I jerked my head toward him. “What’s up?”
“Sorry, sorry to interrupt, but… your wife, man.”
I stiffened. With my wife, the news could be anything. Passed out at the bar again. Holed up in some motel roomwith a stranger she just met. Or even burned our house down for the insurance money.
“What about Heather?”
“She’s gone.”
My heart stopped. “What?”
Micah bent over, hands on his knees, trying to catch his breath. “I just came from town. She’s gone, dude. Packed up her car and left about an hour ago. She… someone said she left with Lonnie Fischer.”
My vision tunneled.
Lonnie. Fucking. Fischer.
The town drunk. The guy who still owed a debt to practically everyone in town, including me. The one who got kicked out of the saloon twice last month for pissing in a booth. The man I’d caught her with twice already.
Over my dead body would she have him hanging around my daughter.
Ivy.
My heart skipped a beat, and I grabbed Micah by his collar. “Did she take Ivy?” My voice came out strangled, my throat suddenly dry. “Micah, did she take my daughter?”
My darling Ivy. The only joy I’d found in the last four years.

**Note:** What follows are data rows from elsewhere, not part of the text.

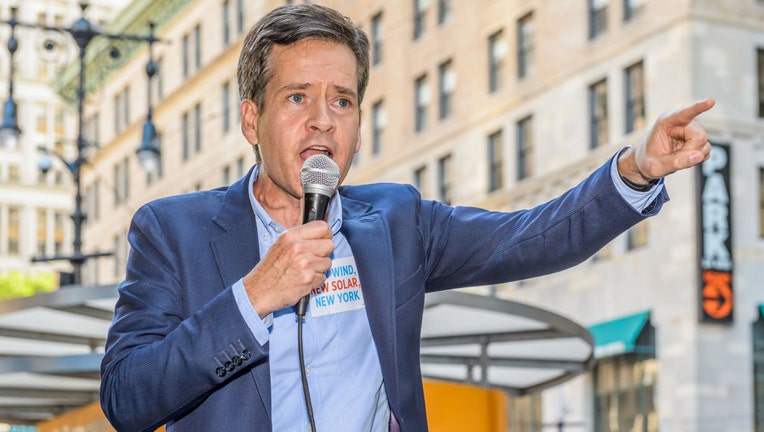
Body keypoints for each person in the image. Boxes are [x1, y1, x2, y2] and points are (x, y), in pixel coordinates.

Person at [99, 3, 714, 432]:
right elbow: (127, 398)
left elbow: (534, 238)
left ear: (359, 125)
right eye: (297, 98)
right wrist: (255, 296)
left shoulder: (395, 222)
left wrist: (635, 169)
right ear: (250, 120)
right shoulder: (171, 230)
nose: (323, 119)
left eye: (342, 100)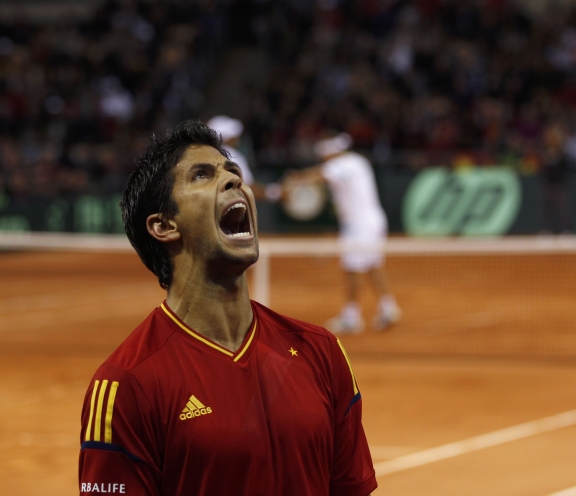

He shook his head, eyes wide. “No! No, she left her. Left her with Estelle, I think. I-I don’t know all the details, man. Just folks at the gas station were talking. I thought you should know.”
Relief hit me like a gut punch. I nearly collapsed from it.
Ivy was safe.
But her mother left her.
“Jesus Christ.” I fished for my keys in my back pocket.
“Hudson,” Matty said sharply.
I turned.
His face was pale, but his eyes were still hard. “We’re not finished.”
“I have to go,” I said, voice flat.
“No, you don’t. We’re in the middle of?—”
“Get out of my face, Magnuson,” I growled. “I swear to God, not right now.”